Our opponents during the struggle for power believed that they had a successful attack on us in claiming that the onrushing National Socialism had a party program that was limited to generalities, one that allowed no concrete positions on the problems of public and private life. Besides, the program was only designed to deceive the people, and National Socialism would ignore it once in power.

The Führer had already answered these charges in the party’s program: It obligated National Socialists to defend the programmatic goals even at the risk of their lives. Even in the earliest days we believed that the few general principles of the program were better suited to deal with the problems of everyday life than a well-developed theoretical structure. This idea has proven its correctness a thousand times over in the past three and a half years.

I am happy to say that in my areas of endeavor in the party and state, a few National Socialist principles have given me the sure foundation for the many difficult decisions I have made. I am also convinced that the German people and the world public, insofar as it is ready to evaluate the situation objectively, will agree that developments in the German press give daily proof of the correctness and value of our National Socialist principles.

A look back before our seizure of power reminds us how numerous the problems of the press once were. Our few newspapers with their limited circulations fought heroically in the front lines to gain power. They stood against several thousands newspapers that represented other ideas and interests. There were many differences between the leading newspapers back then, but there was one thing they all lacked when compared to the National Socialist press: they had lost their connection to the people. They were responsible not to the people, but to some other group, be it parties, churches, economic interests or corporations, or they looked to their own good without considering the general good of the people. Such a press promoted class struggle, the confusion of social standing, religious incitement or moral decay. They did not promote the good of the individual and the strengthening of the community, rather collapse and decay. These newspapers that appealed to people’s lowest instincts had lost their national and moral sense of responsibility, and had little influence.

Such a press could not be tolerated by National Socialism, whose task is the mobilization of all good and healthy strengths of the individual and the community, encouraging their expression and development. The German people is being rescued from a fragmentation of parties, classes, interests and special interests to enable them it to find its own nature and its own strengths once more. This requires that the whole of the German press serve German tasks. Our party’s press is always a model, for it developed only to serve the idea and thereby the people. The exhausting everyday work aims at reaching that end.

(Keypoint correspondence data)
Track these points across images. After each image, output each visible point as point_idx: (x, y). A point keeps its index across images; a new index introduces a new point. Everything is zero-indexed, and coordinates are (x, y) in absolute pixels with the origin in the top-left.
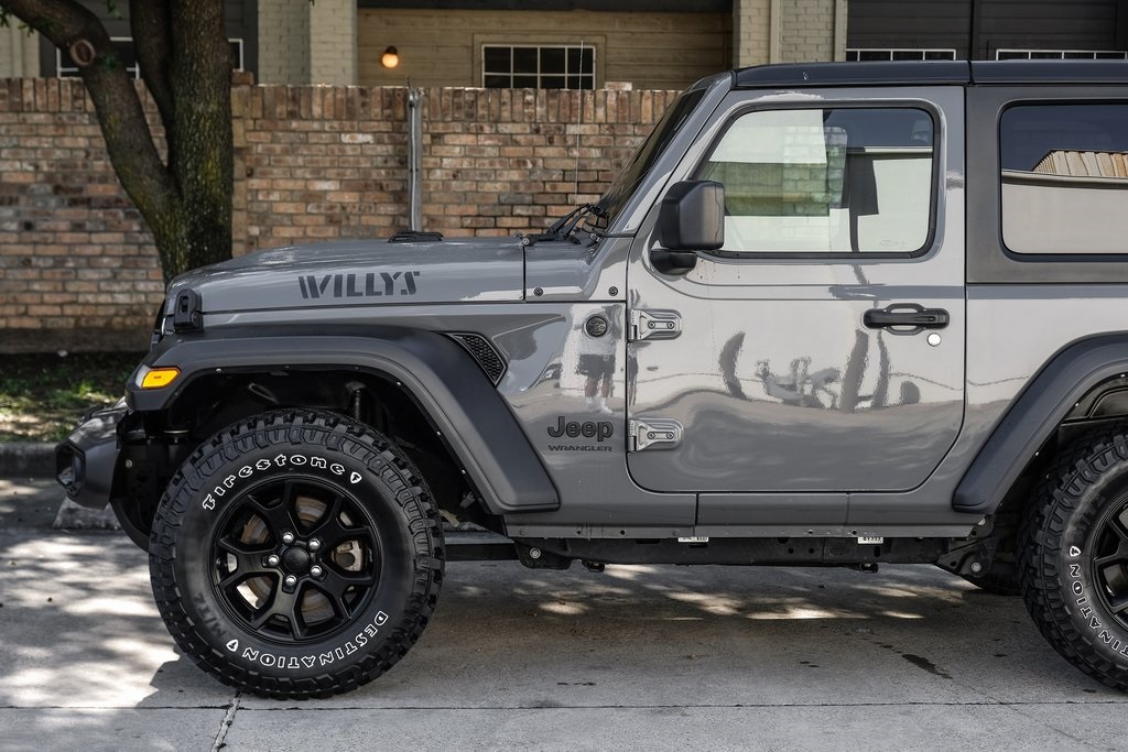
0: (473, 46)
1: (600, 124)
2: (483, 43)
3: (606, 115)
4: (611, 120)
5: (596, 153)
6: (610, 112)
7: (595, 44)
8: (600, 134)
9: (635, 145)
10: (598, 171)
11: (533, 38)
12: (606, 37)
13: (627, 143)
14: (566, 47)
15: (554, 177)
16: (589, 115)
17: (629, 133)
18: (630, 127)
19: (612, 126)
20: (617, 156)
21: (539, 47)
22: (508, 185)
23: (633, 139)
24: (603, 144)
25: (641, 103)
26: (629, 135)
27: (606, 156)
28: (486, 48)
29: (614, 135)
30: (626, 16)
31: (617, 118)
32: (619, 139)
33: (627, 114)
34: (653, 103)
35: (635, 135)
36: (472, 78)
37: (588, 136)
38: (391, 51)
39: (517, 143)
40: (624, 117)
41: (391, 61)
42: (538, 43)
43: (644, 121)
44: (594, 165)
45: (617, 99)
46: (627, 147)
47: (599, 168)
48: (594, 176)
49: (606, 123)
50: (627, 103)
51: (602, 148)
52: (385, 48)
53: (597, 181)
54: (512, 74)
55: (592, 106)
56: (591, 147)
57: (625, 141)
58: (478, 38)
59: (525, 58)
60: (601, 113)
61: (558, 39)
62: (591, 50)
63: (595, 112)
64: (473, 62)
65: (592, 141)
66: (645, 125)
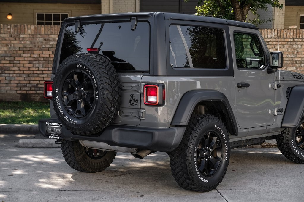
0: (33, 14)
1: (29, 34)
2: (36, 12)
3: (31, 32)
4: (33, 33)
5: (28, 42)
6: (32, 31)
7: (68, 13)
8: (30, 37)
9: (40, 40)
10: (29, 48)
11: (51, 11)
12: (71, 11)
13: (37, 40)
14: (60, 14)
15: (17, 49)
16: (26, 32)
17: (38, 37)
18: (38, 35)
19: (33, 35)
20: (35, 43)
21: (52, 14)
22: (3, 51)
23: (39, 39)
24: (30, 40)
25: (41, 28)
26: (38, 38)
27: (31, 43)
28: (37, 14)
29: (34, 38)
30: (77, 5)
31: (34, 33)
32: (35, 39)
33: (37, 32)
34: (44, 29)
35: (39, 38)
36: (33, 22)
37: (26, 38)
38: (10, 14)
39: (6, 40)
40: (36, 33)
41: (10, 17)
42: (52, 12)
43: (42, 34)
44: (28, 46)
45: (34, 27)
46: (37, 41)
47: (29, 47)
48: (28, 49)
49: (31, 34)
50: (37, 29)
51: (30, 41)
52: (8, 14)
53: (29, 50)
54: (45, 21)
55: (27, 29)
56: (27, 41)
57: (37, 39)
58: (35, 11)
59: (49, 17)
60: (29, 31)
61: (58, 11)
62: (67, 15)
63: (28, 31)
64: (33, 18)
65: (27, 39)
66: (42, 35)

= USING THE INFORMATION =
a) According to the excerpt, what did the party's program obligate National Socialists to do?
b) Summarize the excerpt in two sentences.

= ANSWERS FOR THE EXERCISE =
a) It obligated them to defend the programmatic goals even at the risk of their lives.

b) The excerpt rejects opponents' charge that the National Socialist program held only deceptive generalities, and claims that its few general principles have proven correct, especially in developments in the German press. It says the many newspapers before the seizure of power had lost their connection to the people by serving parties, churches or economic interests, and that National Socialism could not tolerate such a press but requires the whole German press to serve German tasks, with the party's press as the model.